A review of the decision not to prosecute the TV presenter in 2009 was published by the legal adviser to the director of public prosecutions (DPP).

Alison Levitt QC found that had police and prosecutors "taken a different approach" prosecutions could have been possible in relation to three victims.

DPP Keir Starmer has apologised.

The review comes on the day the Metropolitan Police and NPSCC outlined details of the sexual abuse Savile carried out over a period of 50 years.

Savile committed offences at 13 hospitals and a Leeds hospice, the BBC and a number of schools, their report said.

The former presenter of BBC's Top Of The Pops and Jim'll Fix It, who also worked as a Radio 1 DJ and received a knighthood in 1990, died aged 84 in October 2011 - a year before the allegations emerged in an ITV documentary.

In May 2007 Surrey Police received an allegation that Savile had sexually assaulted a teenage girl at Duncroft Approved School in the 1970s.

During a police investigation two more allegations emerged - one from a girl who had been at Duncroft and the other from a girl who claimed he had sexually assaulted her at Stoke Mandeville Hospital.

In October 2009, Savile was interviewed under caution and said all three allegations had been invented by the complainants, who he claimed were after money.

'Watershed moment'

He threatened to take legal action against the police and mentioned that he had sued five newspapers in the past.

Ms Levitt QC found in her report that prosecutions could have been possible "had the police and prosecutors taken a different approach".

Mr Starmer said he wanted the case to be "a watershed moment".

Ms Levitt said there was nothing to suggest the three victims who made allegations against Savile had colluded or were unreliable.

She said the police and prosecutors treated their claims "with a degree of caution which was neither justified nor required".

Sussex Police received a complaint in March 2008 that Savile had sexually assaulted a woman in a caravan in Sussex in 1970.

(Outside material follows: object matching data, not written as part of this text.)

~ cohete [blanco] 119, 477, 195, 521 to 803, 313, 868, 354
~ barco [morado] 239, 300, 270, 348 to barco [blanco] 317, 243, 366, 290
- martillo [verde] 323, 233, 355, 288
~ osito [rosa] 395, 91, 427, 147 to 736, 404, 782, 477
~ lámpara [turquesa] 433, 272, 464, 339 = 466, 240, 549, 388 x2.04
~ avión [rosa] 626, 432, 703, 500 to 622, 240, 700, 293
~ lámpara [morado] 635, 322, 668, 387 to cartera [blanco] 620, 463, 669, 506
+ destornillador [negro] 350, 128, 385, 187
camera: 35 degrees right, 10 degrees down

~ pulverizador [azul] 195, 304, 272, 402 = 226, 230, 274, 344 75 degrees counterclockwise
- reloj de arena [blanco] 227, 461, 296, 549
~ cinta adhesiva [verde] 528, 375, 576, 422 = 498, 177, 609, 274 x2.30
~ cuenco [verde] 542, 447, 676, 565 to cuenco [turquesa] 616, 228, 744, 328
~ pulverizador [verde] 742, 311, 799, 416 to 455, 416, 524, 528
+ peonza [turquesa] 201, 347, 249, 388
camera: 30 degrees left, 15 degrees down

This was passed on to Surrey Police, who consulted with the CPS about all four allegations but decided in October 2009 no prosecution could be brought because the victims would not support police action.

Ms Levitt found Surrey Police did not tell the victims other complaints had been made.

The victims told Ms Levitt that if they had known others were making complaints they probably would have been prepared to give evidence in court.

Surrey Police Assistant Chief Constable Jerry Kirkby said: "At the time, there was nothing to suggest the level of offending now being reported on a national scale."

Deputy Chief Constable Giles York, from Sussex Police, said: "We welcome the DPP's statement, including the finding that the Sussex Police case was handled by experienced and committed officers, who acted in good faith, seeking to apply the correct principles.

"We also recognise that we could have done better and are committed to honest reflection and learning lessons for the future."